** TASK OBJECTIVE **
From the first line to the last, copy the data exactly and drop the pictures.

(RECORDED DATA Opens)

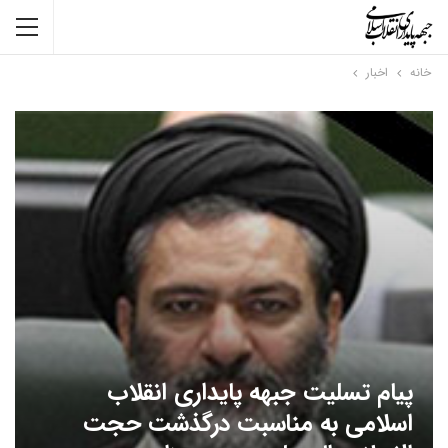
خانه
اخبار
پیام تسلیت جبهه پایداری انقلاب
اسلامی به مناسبت درگذشت حجت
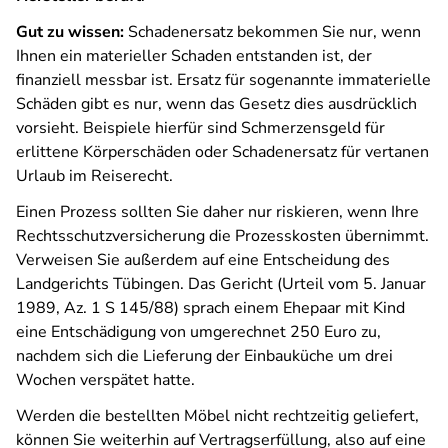
Gut zu wissen:
Schadenersatz bekommen Sie nur, wenn
Ihnen ein materieller Schaden entstanden ist, der
finanziell messbar ist. Ersatz für sogenannte immaterielle
Schäden gibt es nur, wenn das Gesetz dies ausdrücklich
vorsieht. Beispiele hierfür sind Schmerzensgeld für
erlittene Körperschäden oder Schadenersatz für vertanen
Urlaub im Reiserecht.
Einen Prozess sollten Sie daher nur riskieren, wenn Ihre
Rechtsschutzversicherung die Prozesskosten übernimmt.
Verweisen Sie außerdem auf eine Entscheidung des
Landgerichts Tübingen. Das Gericht (Urteil vom 5. Januar
1989, Az. 1 S 145/88) sprach einem Ehepaar mit Kind
eine Entschädigung von umgerechnet 250 Euro zu,
nachdem sich die Lieferung der Einbauküche um drei
Wochen verspätet hatte.
Werden die bestellten Möbel nicht rechtzeitig geliefert,
können Sie weiterhin auf Vertragserfüllung, also auf eine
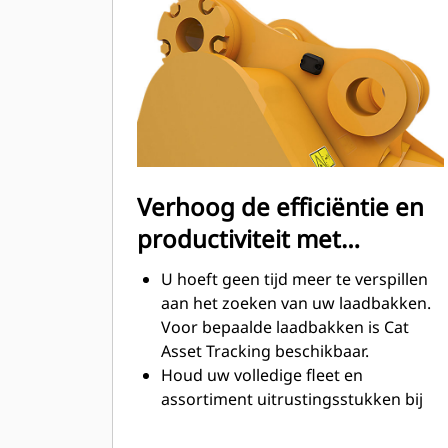
tijdens het graven. Cat laadbakken
zijn ontworpen om snel door
materiaal te snijden en de algehele
operationele efficiëntie van uw
machine te verbeteren.
Laad meer materiaal in minder tijd.
De vorm van de laadbak en de
zijbalken zorgt ervoor dat voor elke
Verhoog de efficiëntie en
lading het meeste materiaal in de
productiviteit met
laadbak blijft.
geïntegreerde Cat
U hoeft geen tijd meer te verspillen
Connect-technologieën
aan het zoeken van uw laadbakken.
Voor bepaalde laadbakken is Cat
Asset Tracking beschikbaar.
Houd uw volledige fleet en
assortiment uitrustingsstukken bij
vanuit één bron. Laadbakken met
®
Asset Tracking kunnen in VisionLink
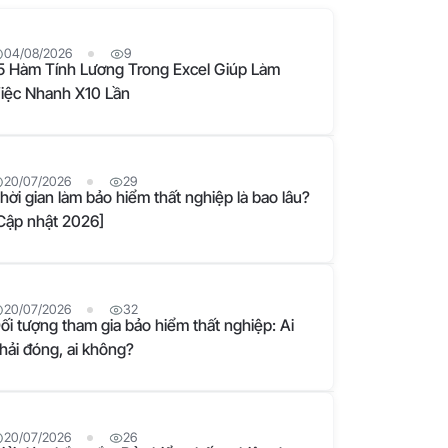
04/08/2026
9
5 Hàm Tính Lương Trong Excel Giúp Làm
iệc Nhanh X10 Lần
20/07/2026
29
hời gian làm bảo hiểm thất nghiệp là bao lâu?
Cập nhật 2026]
20/07/2026
32
ối tượng tham gia bảo hiểm thất nghiệp: Ai
hải đóng, ai không?
20/07/2026
26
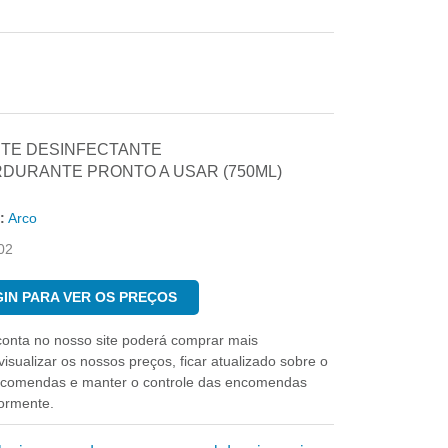
TE DESINFECTANTE
DURANTE PRONTO A USAR (750ML)
:
Arco
02
IN PARA VER OS PREÇOS
conta no nosso site poderá comprar mais
isualizar os nossos preços, ficar atualizado sobre o
ncomendas e manter o controle das encomendas
iormente.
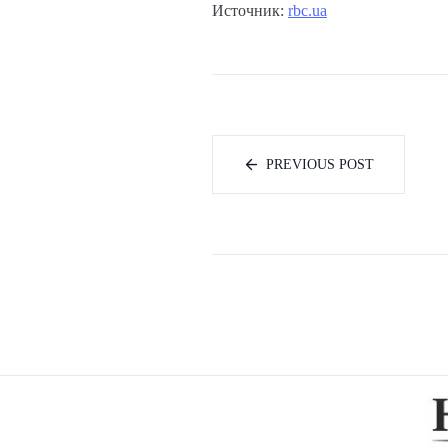
Источник:
rbc.ua
PREVIOUS POST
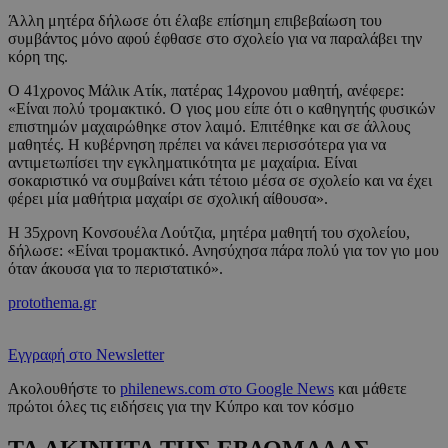
Άλλη μητέρα δήλωσε ότι έλαβε επίσημη επιβεβαίωση του
συμβάντος μόνο αφού έφθασε στο σχολείο για να παραλάβει την
κόρη της.
Ο 41χρονος Μάλικ Ατίκ, πατέρας 14χρονου μαθητή, ανέφερε:
«Είναι πολύ τρομακτικό. Ο γιος μου είπε ότι ο καθηγητής φυσικών
επιστημών μαχαιρώθηκε στον λαιμό. Επιτέθηκε και σε άλλους
μαθητές. Η κυβέρνηση πρέπει να κάνει περισσότερα για να
αντιμετωπίσει την εγκληματικότητα με μαχαίρια. Είναι
σοκαριστικό να συμβαίνει κάτι τέτοιο μέσα σε σχολείο και να έχει
φέρει μία μαθήτρια μαχαίρι σε σχολική αίθουσα».
Η 35χρονη Κονσουέλα Λούτζια, μητέρα μαθητή του σχολείου,
δήλωσε: «Είναι τρομακτικό. Ανησύχησα πάρα πολύ για τον γιο μου
όταν άκουσα για το περιστατικό».
protothema.gr
Εγγραφή στο Newsletter
Ακολουθήστε το
philenews.com στο Google News
και μάθετε
πρώτοι όλες τις ειδήσεις για την Κύπρο και τον κόσμο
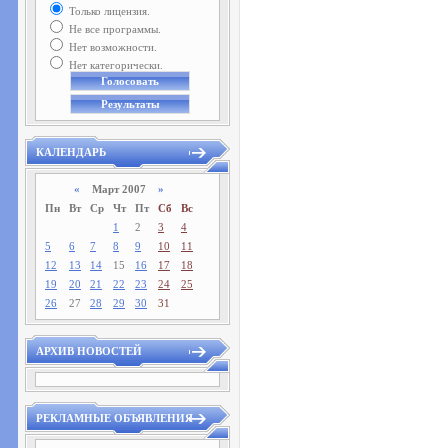
Только лицензия.
Не все программы.
Нет возможности.
Нет категорически.
КАЛЕНДАРЬ
«
Март 2007
»
Пн
Вт
Ср
Чт
Пт
Сб
Вс
1
2
3
4
5
6
7
8
9
10
11
12
13
14
15
16
17
18
19
20
21
22
23
24
25
26
27
28
29
30
31
АРХИВ НОВОСТЕЙ
РЕКЛАМНЫЕ ОБЪЯВЛЕНИЯ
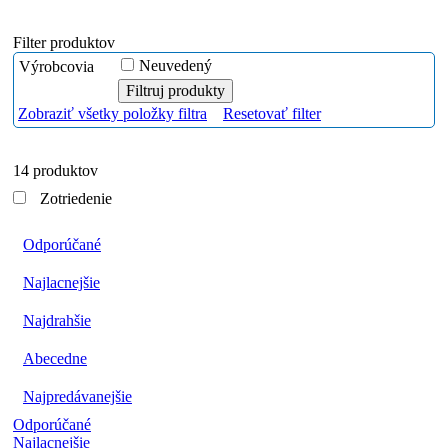
Filter produktov
Neuvedený
Výrobcovia
Zobraziť všetky položky filtra
Resetovať filter
14 produktov
Zotriedenie
Odporúčané
Najlacnejšie
Najdrahšie
Abecedne
Najpredávanejšie
Odporúčané
Najlacnejšie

(RECORDED DATA Closes)

** WORKED SOLUTION **
خانه
اخبار
پیام تسلیت جبهه پایداری انقلاب
اسلامی به مناسبت درگذشت حجت
Gut zu wissen:
Schadenersatz bekommen Sie nur, wenn
Ihnen ein materieller Schaden entstanden ist, der
finanziell messbar ist. Ersatz für sogenannte immaterielle
Schäden gibt es nur, wenn das Gesetz dies ausdrücklich
vorsieht. Beispiele hierfür sind Schmerzensgeld für
erlittene Körperschäden oder Schadenersatz für vertanen
Urlaub im Reiserecht.
Einen Prozess sollten Sie daher nur riskieren, wenn Ihre
Rechtsschutzversicherung die Prozesskosten übernimmt.
Verweisen Sie außerdem auf eine Entscheidung des
Landgerichts Tübingen. Das Gericht (Urteil vom 5. Januar
1989, Az. 1 S 145/88) sprach einem Ehepaar mit Kind
eine Entschädigung von umgerechnet 250 Euro zu,
nachdem sich die Lieferung der Einbauküche um drei
Wochen verspätet hatte.
Werden die bestellten Möbel nicht rechtzeitig geliefert,
können Sie weiterhin auf Vertragserfüllung, also auf eine
tijdens het graven. Cat laadbakken
zijn ontworpen om snel door
materiaal te snijden en de algehele
operationele efficiëntie van uw
machine te verbeteren.
Laad meer materiaal in minder tijd.
De vorm van de laadbak en de
zijbalken zorgt ervoor dat voor elke
Verhoog de efficiëntie en
lading het meeste materiaal in de
productiviteit met
laadbak blijft.
geïntegreerde Cat
U hoeft geen tijd meer te verspillen
Connect-technologieën
aan het zoeken van uw laadbakken.
Voor bepaalde laadbakken is Cat
Asset Tracking beschikbaar.
Houd uw volledige fleet en
assortiment uitrustingsstukken bij
vanuit één bron. Laadbakken met
®
Asset Tracking kunnen in VisionLink
04/08/2026
9
5 Hàm Tính Lương Trong Excel Giúp Làm
iệc Nhanh X10 Lần
20/07/2026
29
hời gian làm bảo hiểm thất nghiệp là bao lâu?
Cập nhật 2026]
20/07/2026
32
ối tượng tham gia bảo hiểm thất nghiệp: Ai
hải đóng, ai không?
20/07/2026
26
TE DESINFECTANTE
DURANTE PRONTO A USAR (750ML)
:
Arco
02
IN PARA VER OS PREÇOS
conta no nosso site poderá comprar mais
isualizar os nossos preços, ficar atualizado sobre o
ncomendas e manter o controle das encomendas
iormente.
Источник:
rbc.ua
PREVIOUS POST
Άλλη μητέρα δήλωσε ότι έλαβε επίσημη επιβεβαίωση του
συμβάντος μόνο αφού έφθασε στο σχολείο για να παραλάβει την
κόρη της.
Ο 41χρονος Μάλικ Ατίκ, πατέρας 14χρονου μαθητή, ανέφερε:
«Είναι πολύ τρομακτικό. Ο γιος μου είπε ότι ο καθηγητής φυσικών
επιστημών μαχαιρώθηκε στον λαιμό. Επιτέθηκε και σε άλλους
μαθητές. Η κυβέρνηση πρέπει να κάνει περισσότερα για να
αντιμετωπίσει την εγκληματικότητα με μαχαίρια. Είναι
σοκαριστικό να συμβαίνει κάτι τέτοιο μέσα σε σχολείο και να έχει
φέρει μία μαθήτρια μαχαίρι σε σχολική αίθουσα».
Η 35χρονη Κονσουέλα Λούτζια, μητέρα μαθητή του σχολείου,
δήλωσε: «Είναι τρομακτικό. Ανησύχησα πάρα πολύ για τον γιο μου
όταν άκουσα για το περιστατικό».
protothema.gr
Εγγραφή στο Newsletter
Ακολουθήστε το
philenews.com στο Google News
και μάθετε
πρώτοι όλες τις ειδήσεις για την Κύπρο και τον κόσμο
Только лицензия.
Не все программы.
Нет возможности.
Нет категорически.
КАЛЕНДАРЬ
«
Март 2007
»
Пн
Вт
Ср
Чт
Пт
Сб
Вс
1
2
3
4
5
6
7
8
9
10
11
12
13
14
15
16
17
18
19
20
21
22
23
24
25
26
27
28
29
30
31
АРХИВ НОВОСТЕЙ
РЕКЛАМНЫЕ ОБЪЯВЛЕНИЯ
Filter produktov
Neuvedený
Výrobcovia
Zobraziť všetky položky filtra
Resetovať filter
14 produktov
Zotriedenie
Odporúčané
Najlacnejšie
Najdrahšie
Abecedne
Najpredávanejšie
Odporúčané
Najlacnejšie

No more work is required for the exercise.